:: Dataset records ::
== == ==

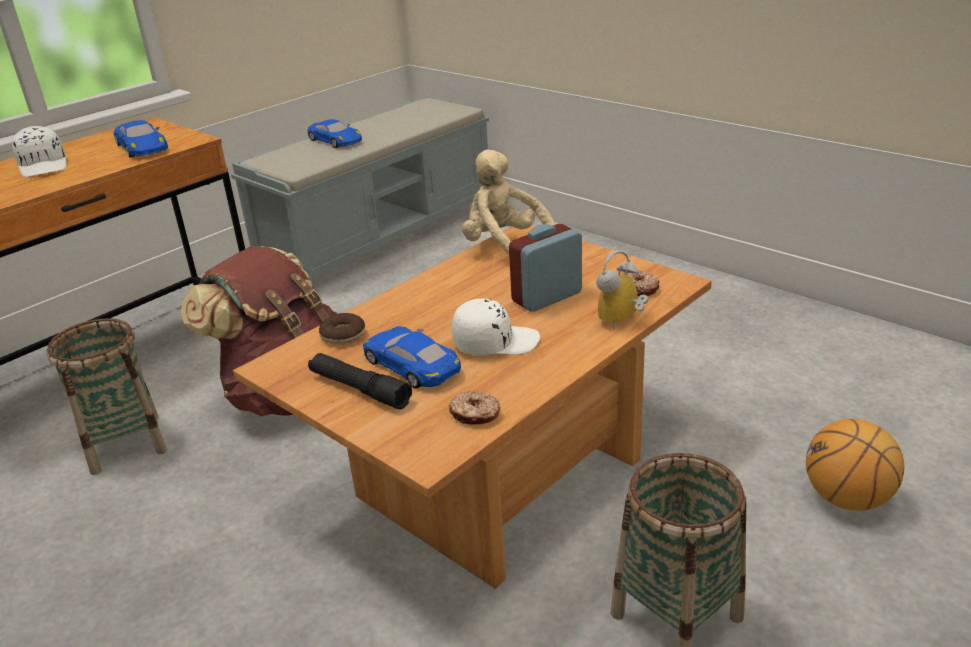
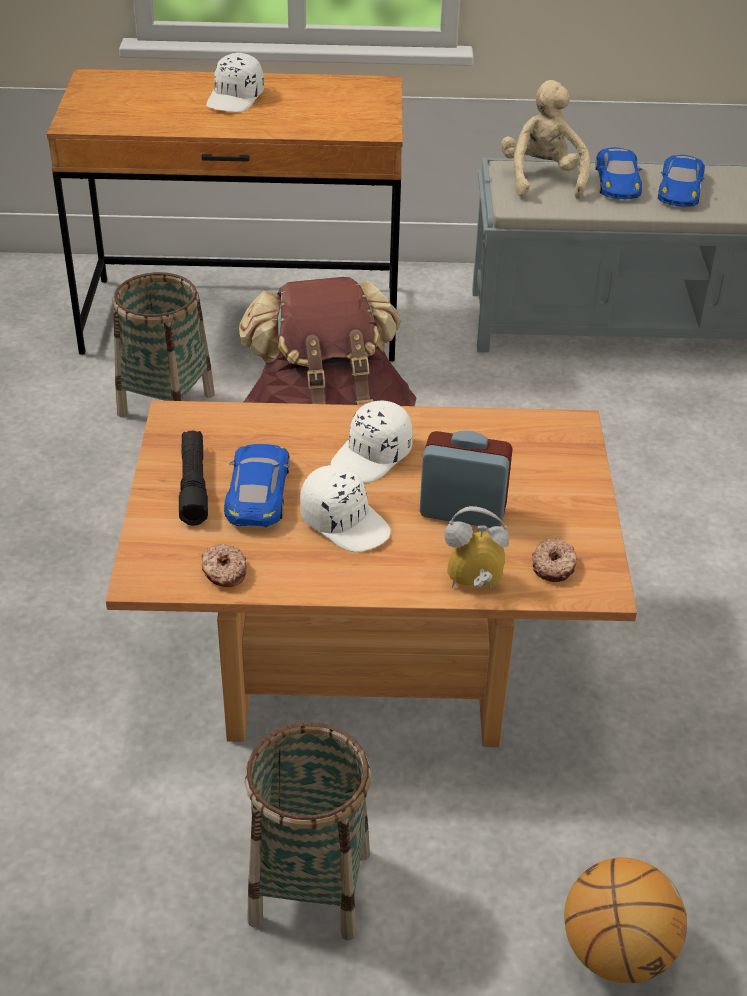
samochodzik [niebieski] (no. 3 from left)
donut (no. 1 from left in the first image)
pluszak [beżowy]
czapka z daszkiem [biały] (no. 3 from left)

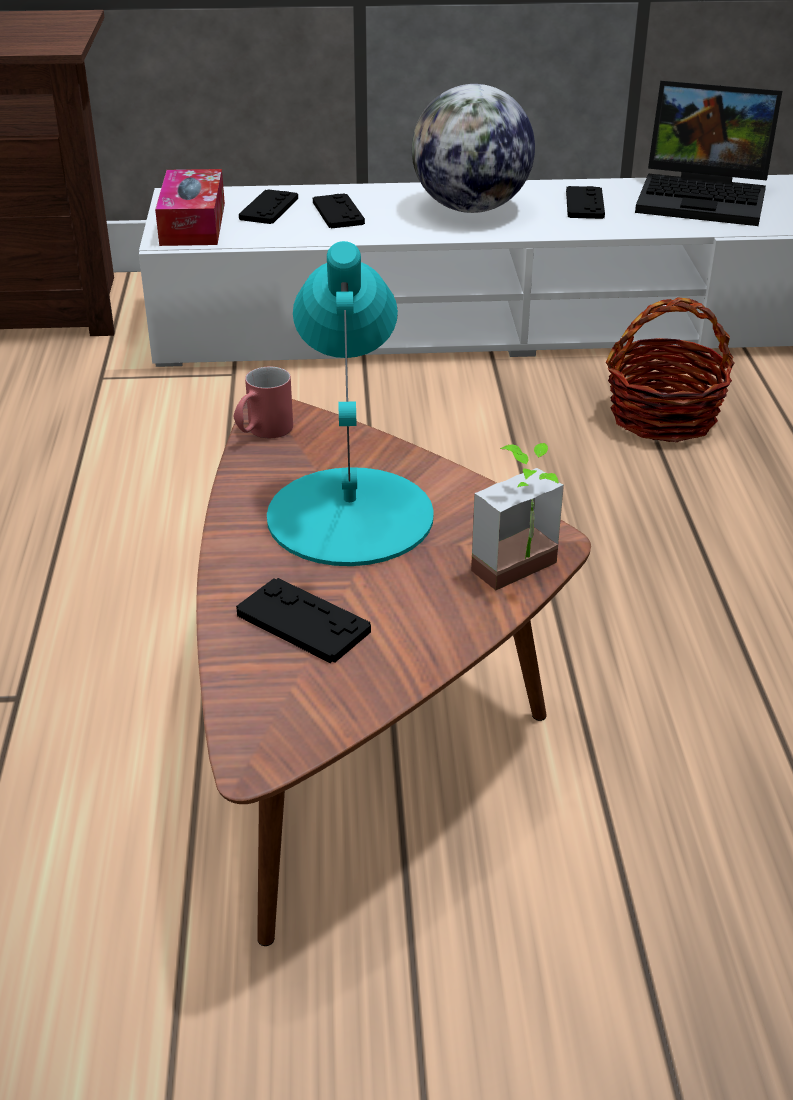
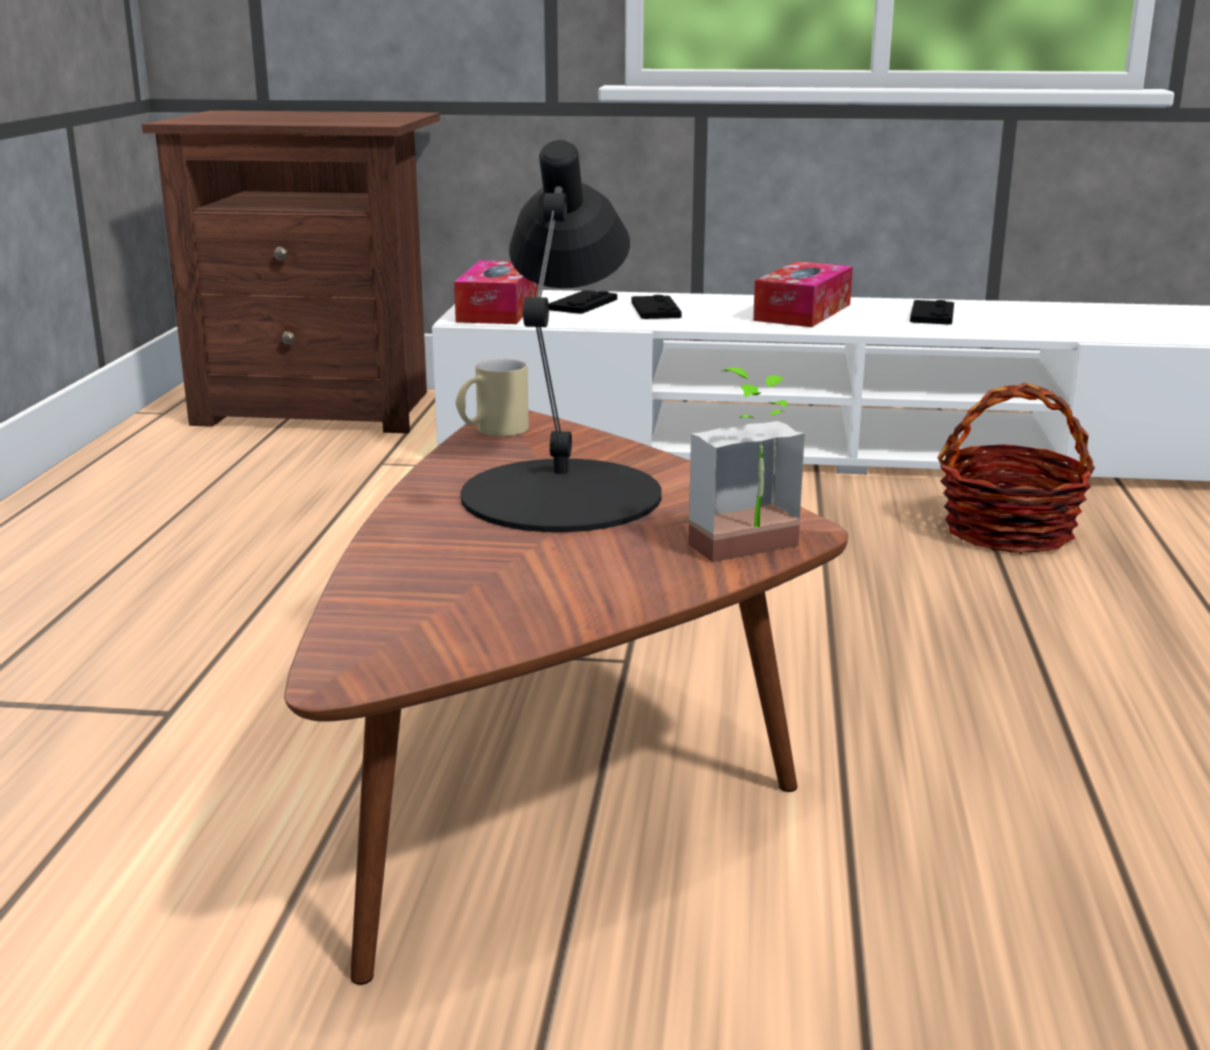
kubek [beżowy]
pad do gier [czarny] (no. 2 from left in the first image)
lampa stołowa [czarny]
pudełko chusteczek (no. 2 from left)
laptop

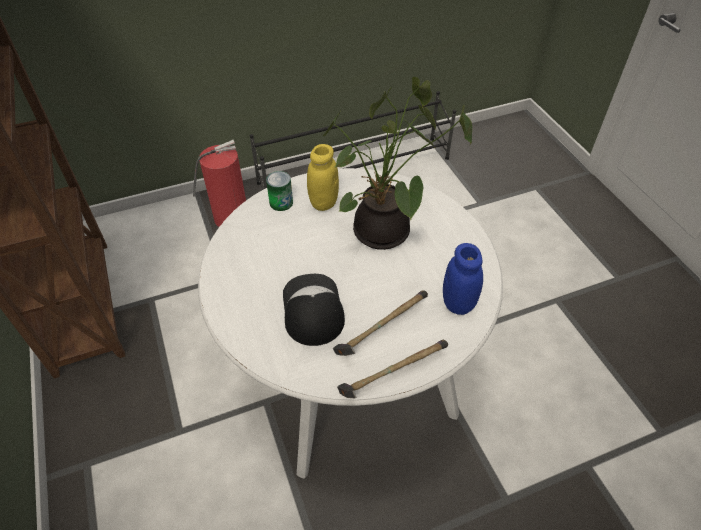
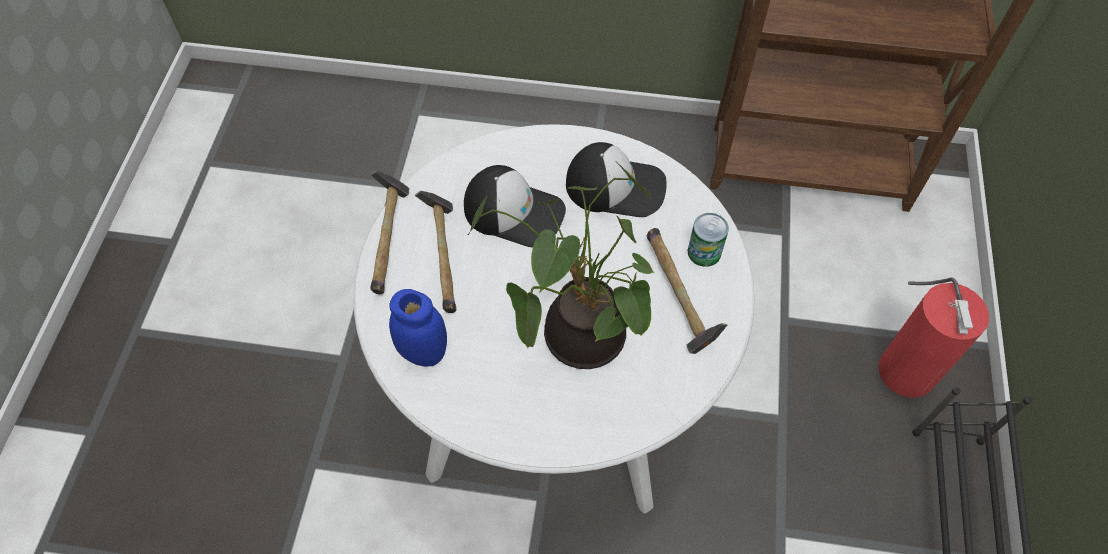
młotek (no. 3 from left)
czapka z daszkiem (no. 2 from left)

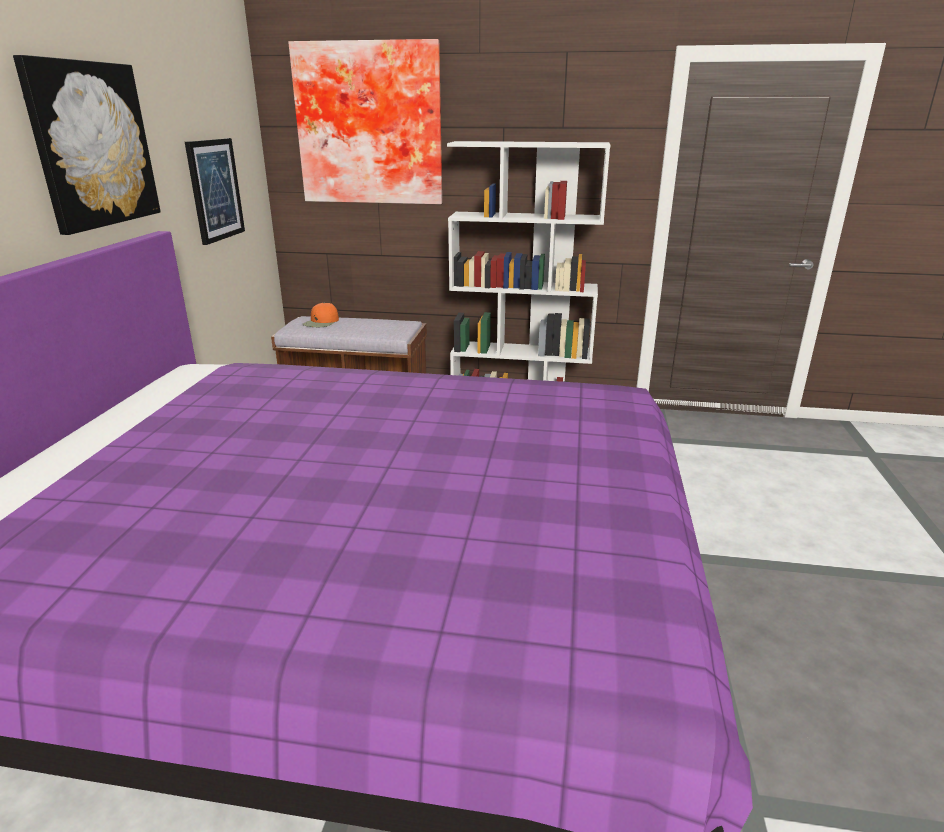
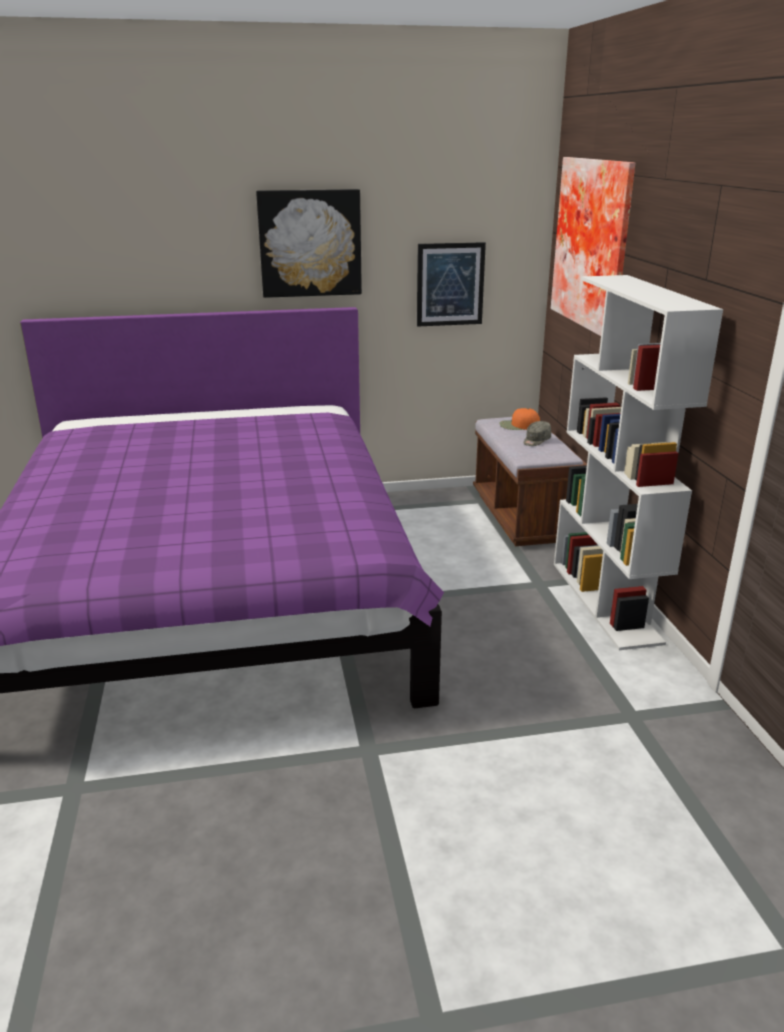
czapka z daszkiem [szary]

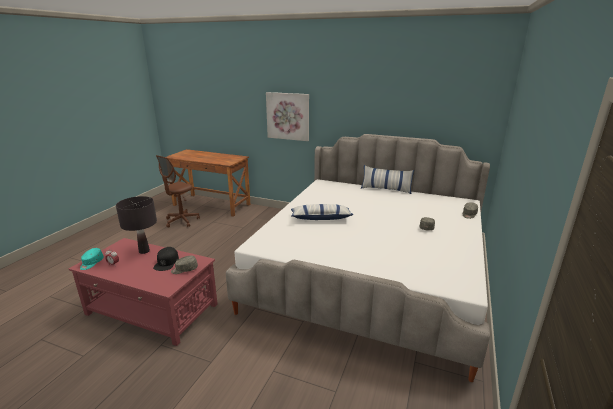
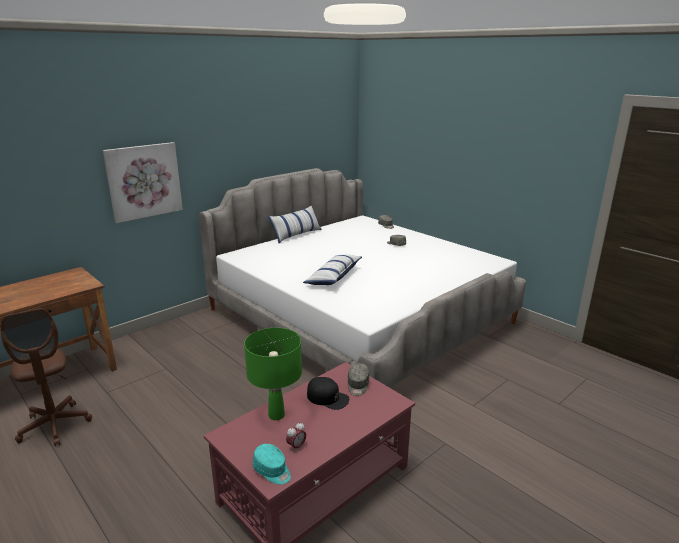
lampa stołowa [zielony]

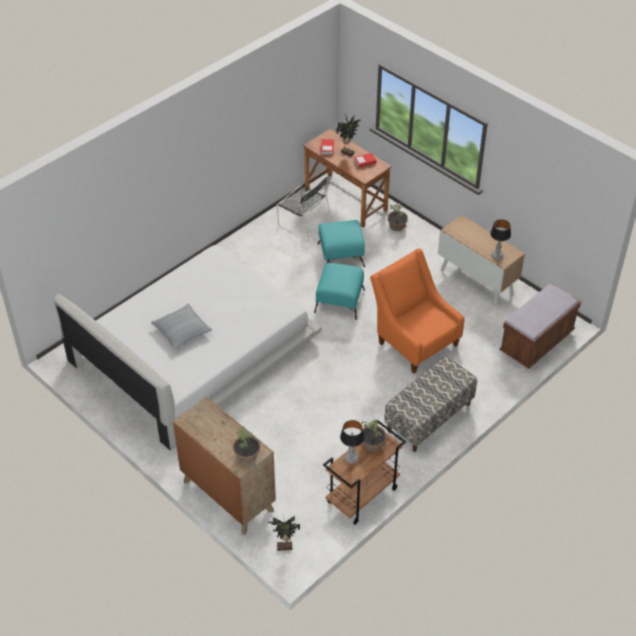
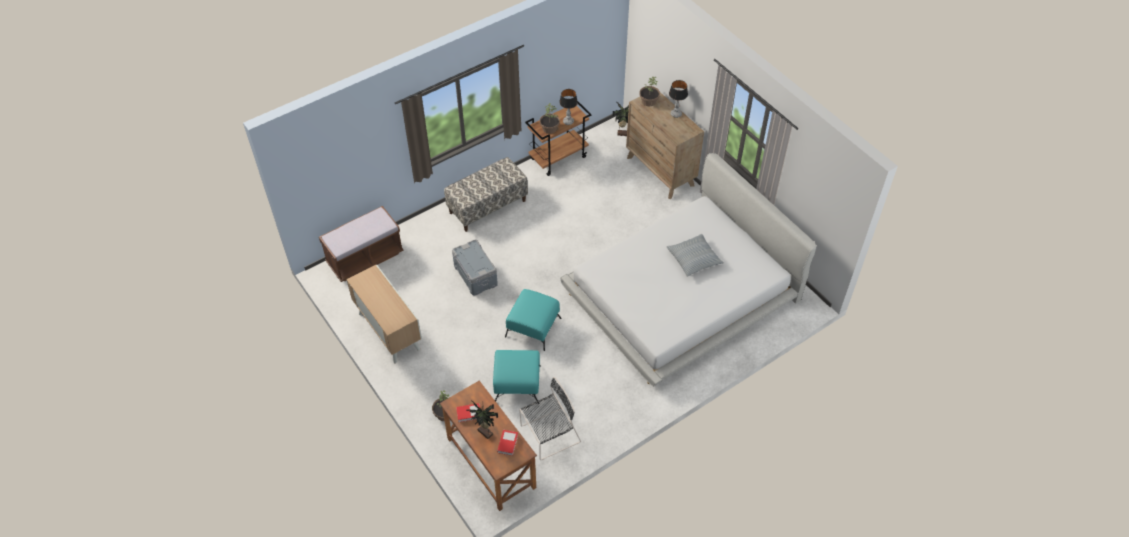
krzesło [czarny]
pojemnik do przechowywania [szary]
lampa stołowa (no. 2 from left)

== == ==

:: What to do ::
Without the pictures, write out every entry exactly as it appears.

:: Response area ::
samochodzik [niebieski] (no. 3 from left)
donut (no. 1 from left in the first image)
pluszak [beżowy]
czapka z daszkiem [biały] (no. 3 from left)

kubek [beżowy]
pad do gier [czarny] (no. 2 from left in the first image)
lampa stołowa [czarny]
pudełko chusteczek (no. 2 from left)
laptop

młotek (no. 3 from left)
czapka z daszkiem (no. 2 from left)

czapka z daszkiem [szary]

lampa stołowa [zielony]

krzesło [czarny]
pojemnik do przechowywania [szary]
lampa stołowa (no. 2 from left)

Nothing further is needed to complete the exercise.